As always when I reach a town, I head for the nearest firestation for a place to stay. This time around, the bomberos weren´t ready for my arrival and told me to come back the next day when they were less busy. This meant a hostel stay, another first since Cordoba. After weeks sleeping on rocks with a punctured sleeping pad and taking midnight dumps in scorpion country, I felt like I was checking into a five star hotel. The host gives me sheets, a towel, and since I smell like piss urine, points me in the direction of the nearest shower. The water is hot...another first in a long time.
Taking a break is blast...for a bit. I tend to eat a lot of crap when I´m on the road; cans of lentils, rotten apples, freezer pops, pasta with nothing but a little bit of olive oil and salt. With butcher shops and a refridgerator close at hand, all these little conveniences mean I can fill my stomach with some substance. Lomo...french fries...lomo covered in french fries and palta and pimienta and cebolla. And since I´m getting so close to Bolivia, the produce is getting a lot more diverse...and cheaper. Por ejemplo, today I bought a kilo of figs for $2.50 USD. Now I just have to figure out what to do with a kilo of figs.

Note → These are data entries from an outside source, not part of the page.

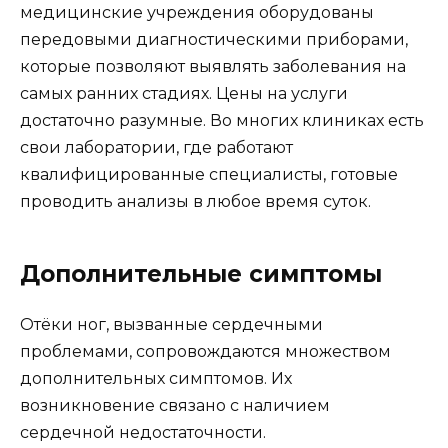
медицинские учреждения оборудованы
передовыми диагностическими приборами,
которые позволяют выявлять заболевания на
самых ранних стадиях. Цены на услуги
достаточно разумные. Во многих клиниках есть
свои лаборатории, где работают
квалифицированные специалисты, готовые
проводить анализы в любое время суток.
Дополнительные симптомы
Отёки ног, вызванные сердечными
проблемами, сопровождаются множеством
дополнительных симптомов. Их
возникновение связано с наличием
сердечной недостаточности.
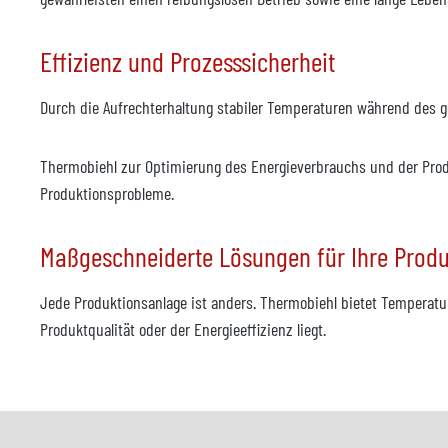
Effizienz und Prozesssicherheit
Durch die Aufrechterhaltung stabiler Temperaturen während des 
Thermobiehl zur Optimierung des Energieverbrauchs und der Produ
Produktionsprobleme.
Maßgeschneiderte Lösungen für Ihre Produ
Jede Produktionsanlage ist anders. Thermobiehl bietet Temperatur
Produktqualität oder der Energieeffizienz liegt.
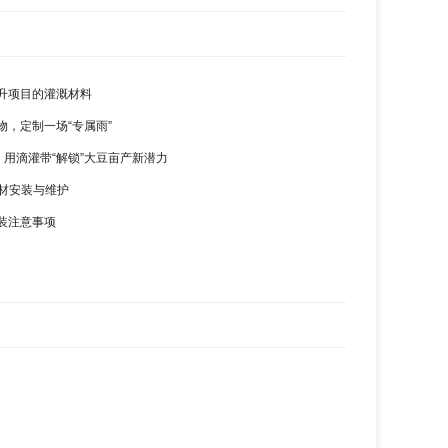
升项目的灌溉材料
物，定制一场“专属雨”
，用滴灌带“解锁”大豆亩产新潜力
管材安装与维护
装注意事项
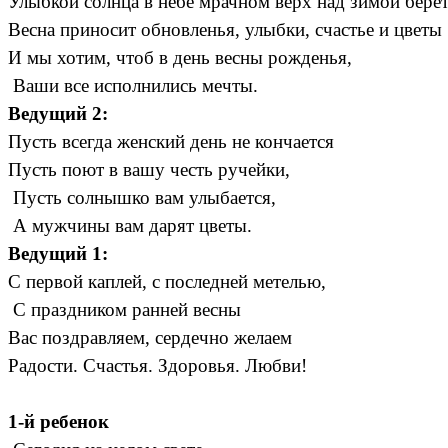
Улыбкой солнца в небе мрачном верх над зимой берет
Весна приносит обновленья, улыбки, счастье и цветы
И мы хотим, чтоб в день весны рожденья,
Ваши все исполнились мечты.
Ведущий 2:
Пусть всегда женский день не кончается
Пусть поют в вашу честь ручейки,
Пусть солнышко вам улыбается,
А мужчины вам дарят цветы.
Ведущий 1:
С первой каплей, с последней метелью,
С праздником ранней весны
Вас поздравляем, сердечно желаем
Радости. Счастья. Здоровья. Любви!
1-й ребенок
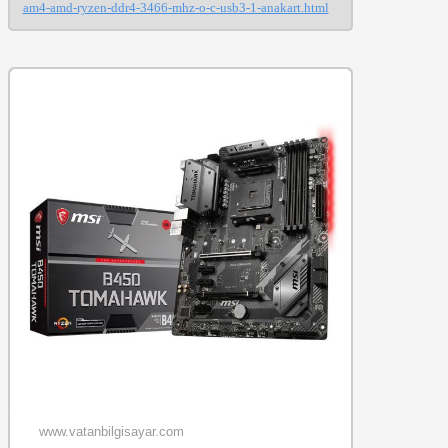
am4-amd-ryzen-ddr4-3466-mhz-o-c-usb3-1-anakart.html
www.vatanbilgisayar.com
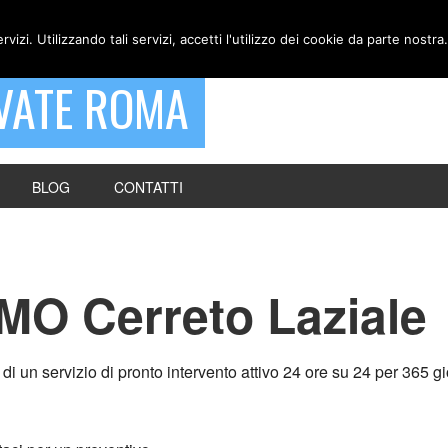
ervizi. Utilizzando tali servizi, accetti l'utilizzo dei cookie da parte nostra.
VATE ROMA
BLOG
CONTATTI
MO Cerreto Laziale
n servizio di pronto intervento attivo 24 ore su 24 per 365 giorn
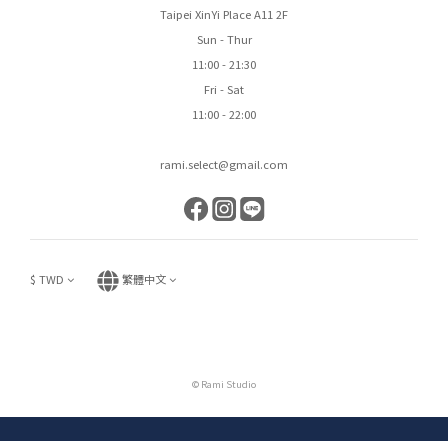
Taipei XinYi Place A11 2F
Sun - Thur
11:00 - 21:30
Fri - Sat
11:00 - 22:00
rami.select@gmail.com
$
TWD
繁體中文
© Rami Studio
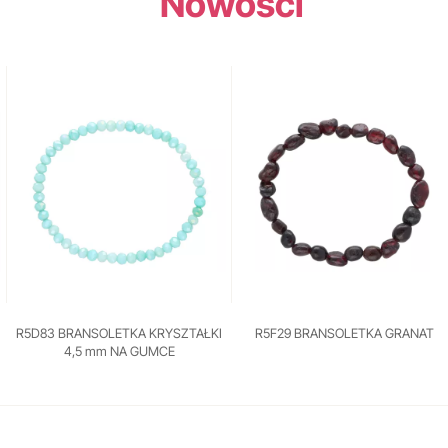
Nowości
R5D83 BRANSOLETKA KRYSZTAŁKI
R5F29 BRANSOLETKA GRANAT
4,5 mm NA GUMCE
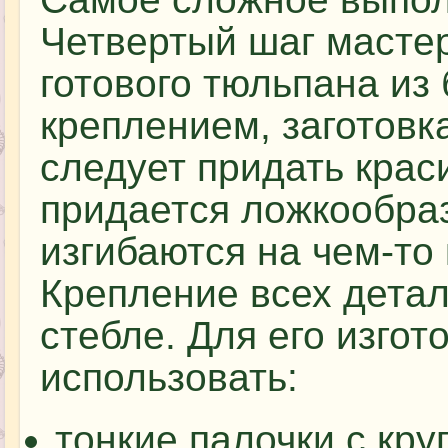
Четвертый шаг мастер
готового тюльпана из
креплением, заготовк
следует придать крас
придается ложкообра
изгибаются на чем-то 
Крепление всех детал
стебле. Для его изго
использовать:
тонкие палочки с кр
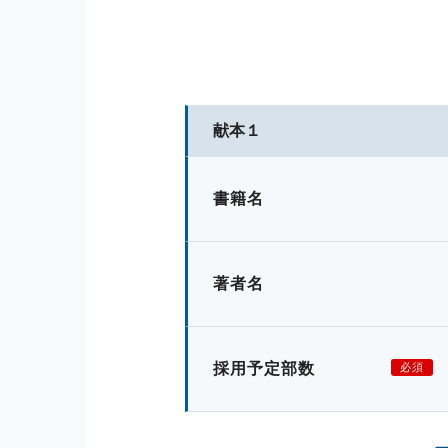
献本１
書籍名
著者名
採用予定部数
必須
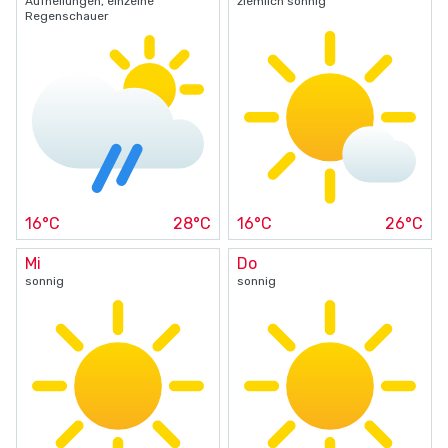
Aufhellungen, einzelne
ziemlich sonnig
Regenschauer
16°C
28°C
16°C
26°C
Mi
Do
sonnig
sonnig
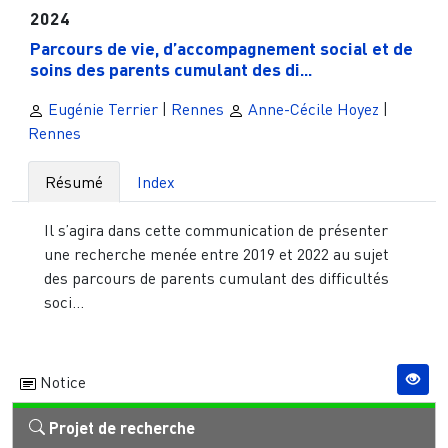
2024
Parcours de vie, d’accompagnement social et de
soins des parents cumulant des di...
Eugénie Terrier
|
Rennes
Anne-Cécile Hoyez
|
Rennes
Résumé
Index
Il s’agira dans cette communication de présenter
une recherche menée entre 2019 et 2022 au sujet
des parcours de parents cumulant des difficultés
soci...
Notice
Projet de recherche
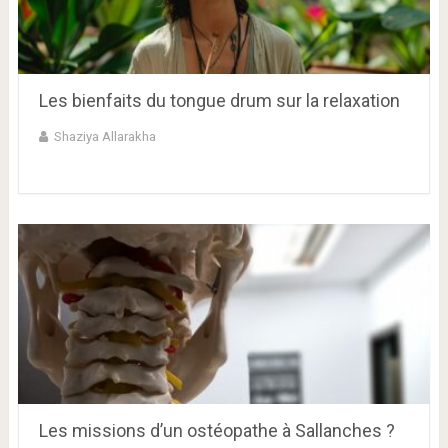
Les bienfaits du tongue drum sur la relaxation
Shaziya Allarakha
Les missions d’un ostéopathe à Sallanches ?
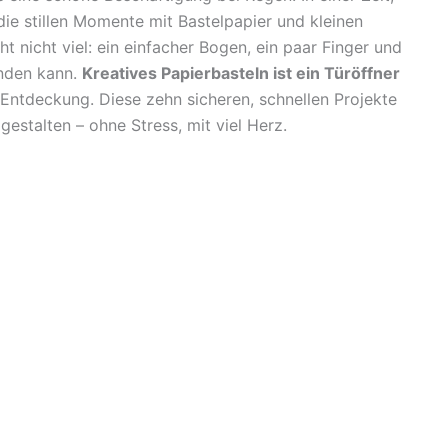
die stillen Momente mit Bastelpapier und kleinen
nicht viel: ein einfacher Bogen, ein paar Finger und
inden kann.
Kreatives Papierbasteln ist ein Türöffner
Entdeckung. Diese zehn sicheren, schnellen Projekte
estalten – ohne Stress, mit viel Herz.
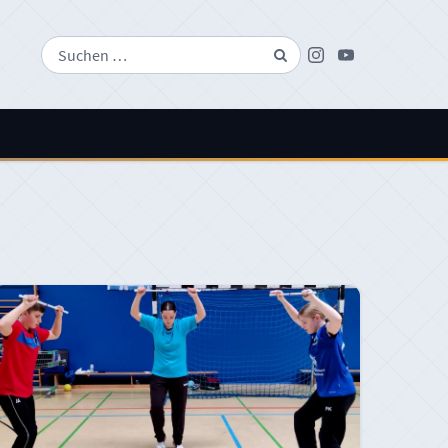
Suchen
Instagram
Youtube
nach:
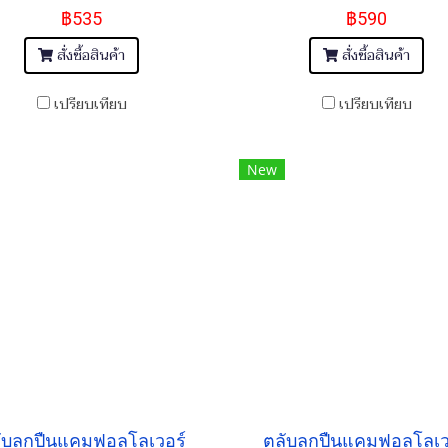
฿535
฿590
สั่งซื้อสินค้า
สั่งซื้อสินค้า
เปรียบเทียบ
เปรียบเทียบ
New
ับลูกปืนแคมฟอลโลเวอร์
ตลับลูกปืนแคมฟอลโลเว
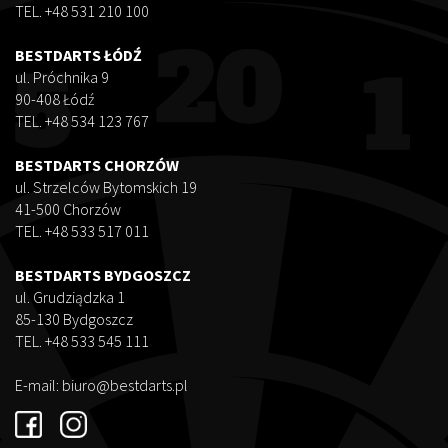
TEL. +48 531 210 100
BESTDARTS ŁÓDŹ
ul. Próchnika 9
90-408 Łódź
TEL. +48 534 123 767
BESTDARTS CHORZÓW
ul. Strzelców Bytomskich 19
41-500 Chorzów
TEL. +48 533 517 011
BESTDARTS BYDGOSZCZ
ul. Grudziądzka 1
85-130 Bydgoszcz
TEL. +48 533 545 111
E-mail:
biuro@bestdarts.pl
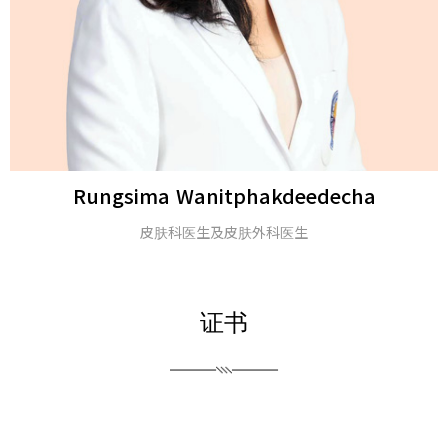
Michael H. Gold
医学博士及美国皮肤科学会会士
证书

Hostel stays put a lot of things in context. Meeting with so many fellow travelers from other parts of the world gives me a chance to compare my own experiences with other folks that aren´t traveling by bicycle. For the most part, other travellers make their journey across the continent using the vast bus system that connects the numerous cities of South America together. One can jump from Salta to Rio de Janeiro in a few days or so. I can´t say I don´t envy the speed in which all these "backpackers" traverse the country. A journey that takes me two and a half weeks is but a day long bus trip for the vast majority of hostel residents. On top of it, they get to punctuate each one of their day trips with warm beds and hot showers.
The other method for getting cross country is hitch-hiking, which appears to be sort of a rite of passage for a lot of university students from Buenos Aires. Pretty much every town on ruta 40 and 68 is filled with college kids from the big city looking for a ride to the next big tourist spot. Tis the season for hitch-hiking. School is out for the next few months and despite the heat, people want to spend as much time as possible outside.
DROP ACID, CHILDREN!!!!! |
Franciscans getting fancy at the Church of St. Francis |
Though hostels give one a chance to relax, I feel like they ultimately deprive a person of an integral aspect of a journey. They are like little embassies that displace travelers from the environment and locals. For me, with all the amenities and the english speakers that hostels have to offer, these sanctuaries are like going back home for a short period of time and resume the same patterns of interaction that one would have in his/her motherland. Sure, I may be speaking with French folks or hitch hikers from Buenos Aires, and as fun as it is to hang out with other extranjeros, it´s far from an immersion experience.
Province State Theater |
Check it out, they got fresh trucks from the States |
Chilling with firefighters brings me back to what this trip is all about: overcoming language barriers, making hella tasty food, and sharing your work with locals. More so, it´s about getting out of your comfort zone, stepping into a world outside your own, and forming good bonds with people living half way across the globe. At the end of the day, I´ll do just fine with a smelly sleeping bag and a punctured sleeping pad as long as I´m meeting all these great folks.